Lincoln, the man who was attacked on video, said he and other witnesses recognized the patch as that of a metal band. “We know for sure it was an Anthrax patch,” he said. “We think he had a Slayer patch. Pretty much old school thrash metal kind of guy.”
Not only was the man’s patch a Google-able metal logo, but it was surrounded on the man’s vest by other patches for uber-famous metal bands like Iron Maiden.
“The thing is, too, that Anthrax is not exactly an underground cult favorite, nor are they an explicitly political band,” Kelly said. “It’s not like dude was rocking a patch from Dawn Ray’d or Terminal Nation. Anthrax is one of the most famous thrash metal bands in existence, and rose to prominence in the 1980s alongside Metallica, Megadeth, and Slayer; together, they were and still are known as The Big Four.”
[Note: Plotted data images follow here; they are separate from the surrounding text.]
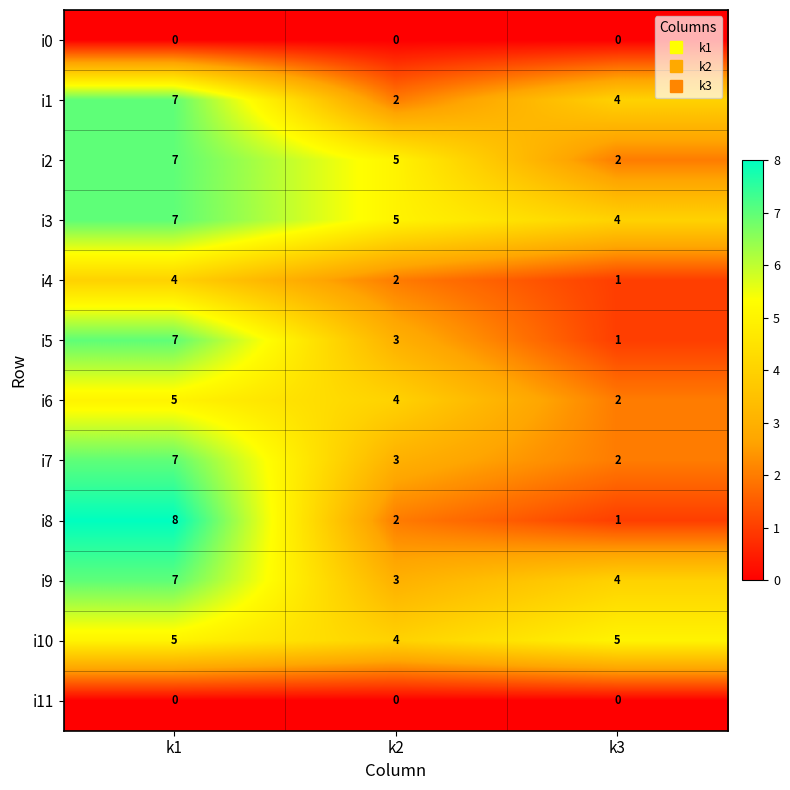

At how many categories does at least one series exceed 6?

1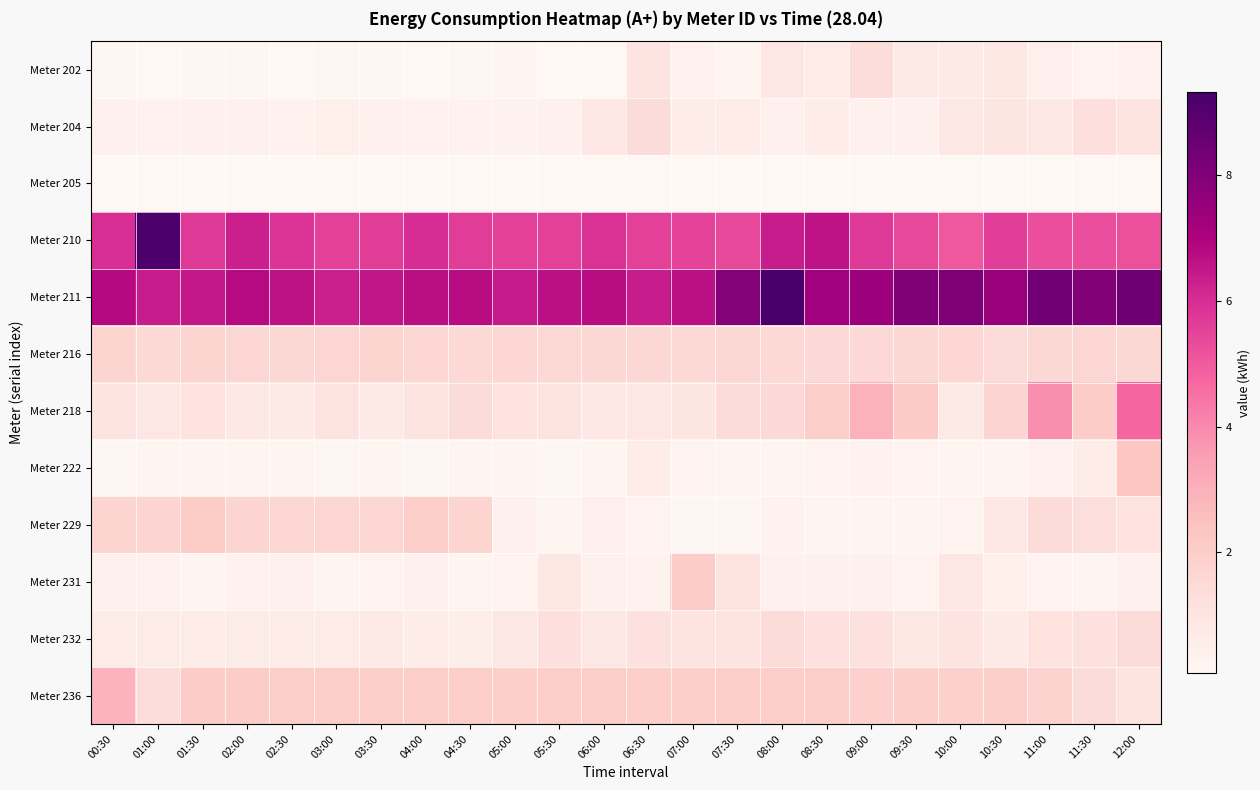

What is the difference between the highest and lowest values at 04:00?

6.6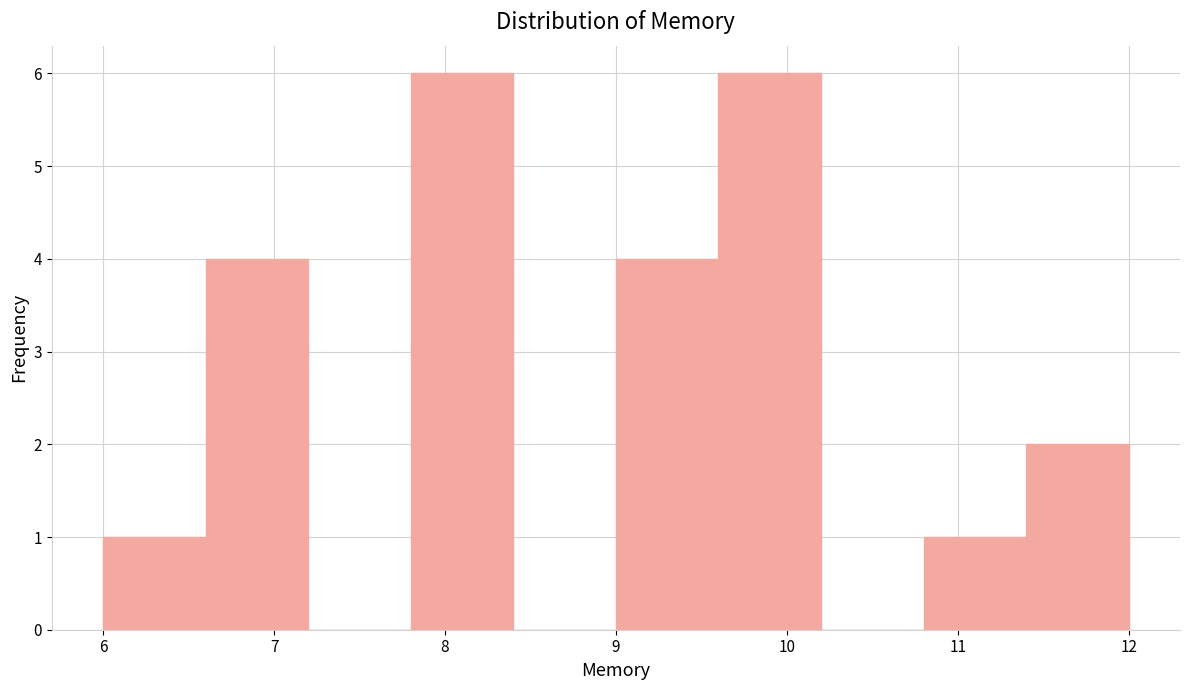

What is the height of the bar covering 9.0 to 9.6 on the x-axis? The values are not printed on the chart, so give them approximately, as read against the axis.

4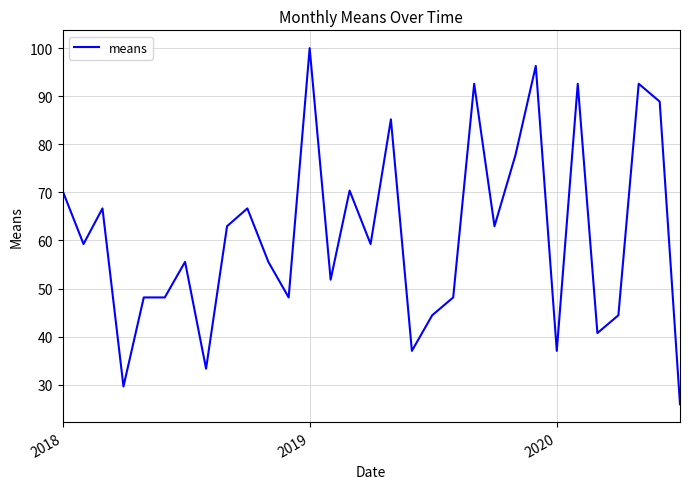

What is the minimum value shown in the chart?

25.9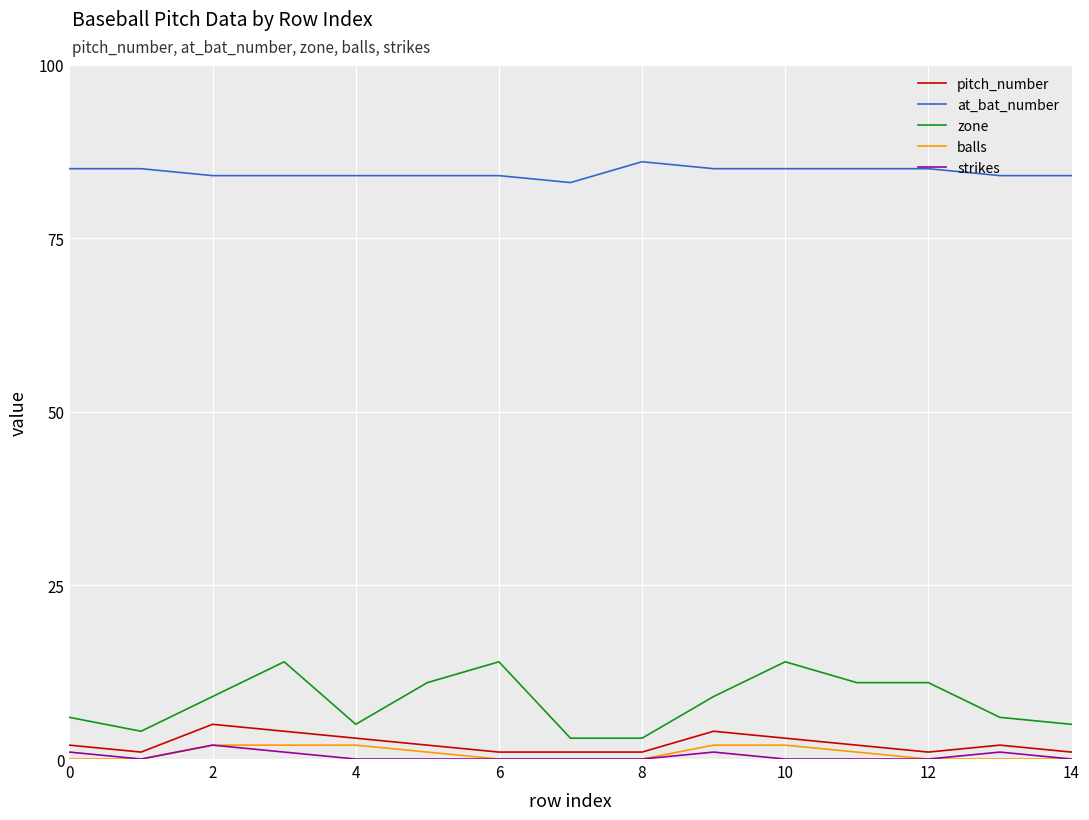

Reading right to left, extract all data points from this chart.

pitch_number: 1	2	1	2	3	4	1	1	1	2	3	4	5	1	2
at_bat_number: 84	84	85	85	85	85	86	83	84	84	84	84	84	85	85
zone: 5	6	11	11	14	9	3	3	14	11	5	14	9	4	6
balls: 0	0	0	1	2	2	0	0	0	1	2	2	2	0	0
strikes: 0	1	0	0	0	1	0	0	0	0	0	1	2	0	1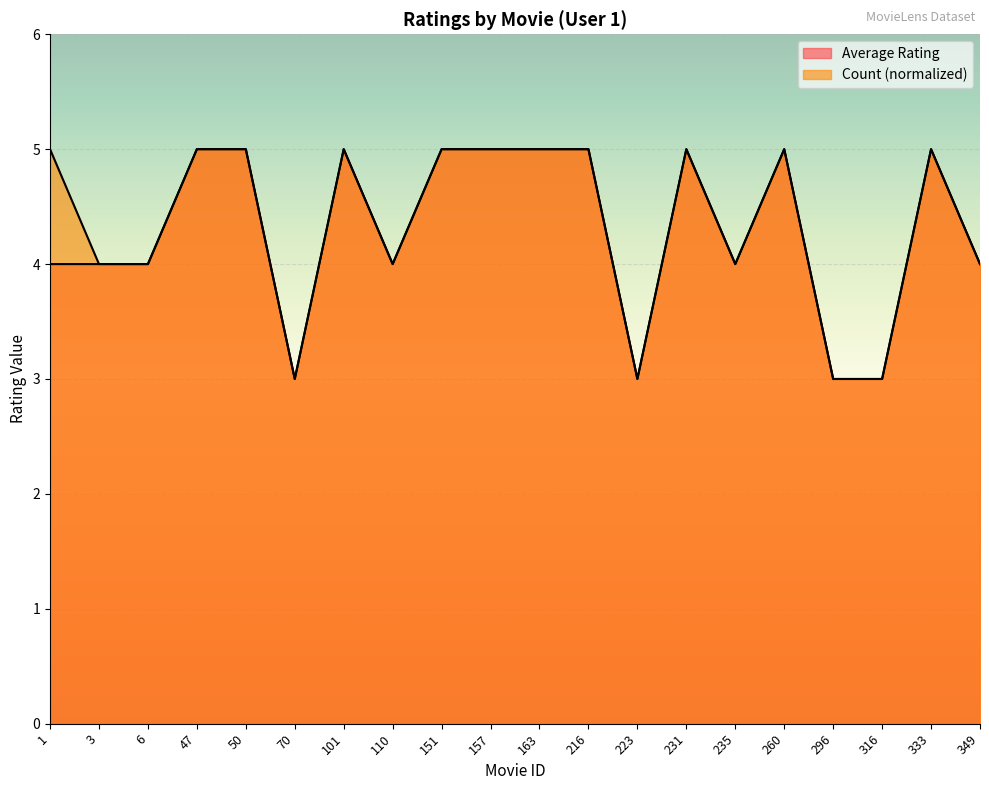

Rank the series by their average value, from lowest to highest.

Average Rating, Count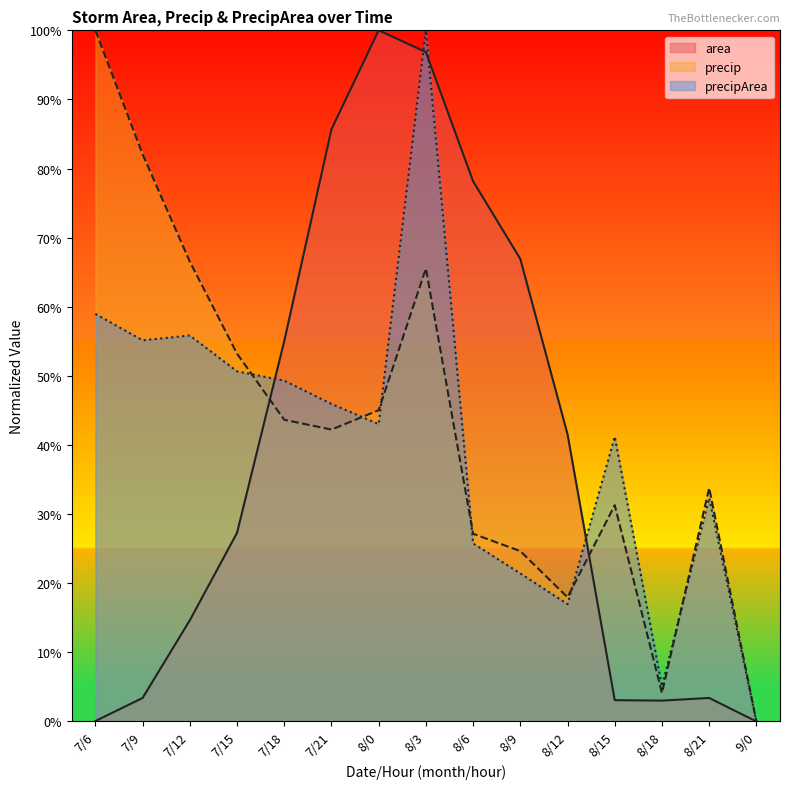

Is the value of precipArea at 8/3 greater than the value of area at 7/12?

Yes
Lincoln, for his own part, is a musician in various punk bands himself. He said he’d been shown what activists believe are his attacker’s social media accounts, which indicate a belief in various far-right conspiracy theories. “It sucks. It takes advantage of naive people,” Lincoln said of conspiracy theories.
He said he didn’t wish to press charges against his attacker, but wished the man knew more about what they had in common.
“That’s what kills me. If the guy knew me, personally, he’d feel horrible,” he said. “These are bands I love.”